Heatmap(mat, name = "mat", row_km = 2, row_km_repeats = 100,
column_km = 3, column_km_repeats = 100)
可根據字元向量分割,比較常用,row_split or column_split字元向量或資料框,需要和矩陣的次元一緻。
Heatmap(mat, name = "mat",
row_split = rep(c("A", "B"), 9), column_split = rep(c("C", "D"), 12))
#字元型矩陣
# split by the first column in `discrete_mat`
Heatmap(discrete_mat, name = "mat", col = 1:4, row_split = discrete_mat[, 1])
slices(subgroups)順序問題,預設是排序的,可以設定cluster_row_slices or cluster_column_slices為False, 這樣順序就按照column_split分割的順序了
Heatmap(mat, name = "mat",
row_split = rep(LETTERS[1:3], 6),
column_split = rep(letters[1:6], 4))
Heatmap(mat, name = "mat", row_split = factor(rep(LETTERS[1:3], 6), levels = LETTERS[3:1]),column_split=factor(rep(letters[1:6], 4), levels = letters[6:1]), cluster_row_slices = FALSE, cluster_column_slices = FALSE)
slices的其他屬性,graphic parameters需要和slices的個數一緻
ht_opt$TITLE_PADDING = unit(c(4, 4), "points")
Heatmap(mat, name = "mat",
row_km = 2, row_title_gp = gpar(col = c("red", "blue"), font = 1:2),
row_names_gp = gpar(col = c("green", "orange"), fontsize = c(10, 14)),
column_km = 3, column_title_gp = gpar(fill = c("red", "blue", "green"), font = 1:3),
column_names_gp = gpar(col = c("green", "orange", "purple"), fontsize = c(10, 14, 8)))
slices之間的距離:row_gap = unit(5, “mm”)
row_gap = unit(5, “mm”)
邊框: border = TRUE
另外分割時,注釋圖形一起分割,cell_fun分别畫一個cells,layer_fun垂直版本,
small_mat = mat[1:9, 1:9]
col_fun = colorRamp2(c(-2, 0, 2), c("green", "white", "red"))
Heatmap(small_mat, name = "mat", col = col_fun,
cell_fun = function(j, i, x, y, width, height, fill) {
grid.text(sprintf("%.1f", small_mat[i, j]), x, y, gp = gpar(fontsize = 10))
})
3. 熱圖注釋
熱圖注釋賦予圖形豐富的内容,可以展示軸相關的row和columns額外的資訊,op_annotation, bottom_annotation, left_annotation 和 right_annotation控制位置參數。

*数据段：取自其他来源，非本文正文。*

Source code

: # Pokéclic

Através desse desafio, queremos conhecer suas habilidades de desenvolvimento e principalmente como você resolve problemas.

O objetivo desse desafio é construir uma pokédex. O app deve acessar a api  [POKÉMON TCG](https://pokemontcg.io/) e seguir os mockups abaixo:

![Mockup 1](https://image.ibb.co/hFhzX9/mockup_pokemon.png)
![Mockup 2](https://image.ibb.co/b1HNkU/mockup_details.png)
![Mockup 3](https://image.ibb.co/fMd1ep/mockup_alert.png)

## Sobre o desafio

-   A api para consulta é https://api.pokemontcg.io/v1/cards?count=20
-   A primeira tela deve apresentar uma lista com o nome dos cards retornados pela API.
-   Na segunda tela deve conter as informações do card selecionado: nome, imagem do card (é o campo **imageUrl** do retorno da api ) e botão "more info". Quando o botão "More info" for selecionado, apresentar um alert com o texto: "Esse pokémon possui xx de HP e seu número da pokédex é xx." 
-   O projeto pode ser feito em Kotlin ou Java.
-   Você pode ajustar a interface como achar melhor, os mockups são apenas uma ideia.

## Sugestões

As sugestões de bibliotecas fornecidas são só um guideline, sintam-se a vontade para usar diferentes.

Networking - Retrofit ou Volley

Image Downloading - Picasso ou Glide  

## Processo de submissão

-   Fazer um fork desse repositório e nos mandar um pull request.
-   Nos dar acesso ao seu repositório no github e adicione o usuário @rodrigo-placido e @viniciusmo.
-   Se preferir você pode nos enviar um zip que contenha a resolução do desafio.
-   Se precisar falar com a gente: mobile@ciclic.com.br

參數的值需要是HeatmapAnnotation 類,有HeatmapAnnotation和rowAnnotation() [注釋row] 建構産生,官方文檔說明,rowAnnotation隻是HeatmapAnnotation(…, which = “row”)的特殊情況。
set.seed(123)
mat = matrix(rnorm(100), 10)
rownames(mat) = paste0("R", 1:10)
colnames(mat) = paste0("C", 1:10)
column_ha = HeatmapAnnotation(foo1 = runif(10), bar1 = anno_barplot(runif(10)))
row_ha = rowAnnotation(foo2 = runif(10), bar2 = anno_barplot(runif(10)))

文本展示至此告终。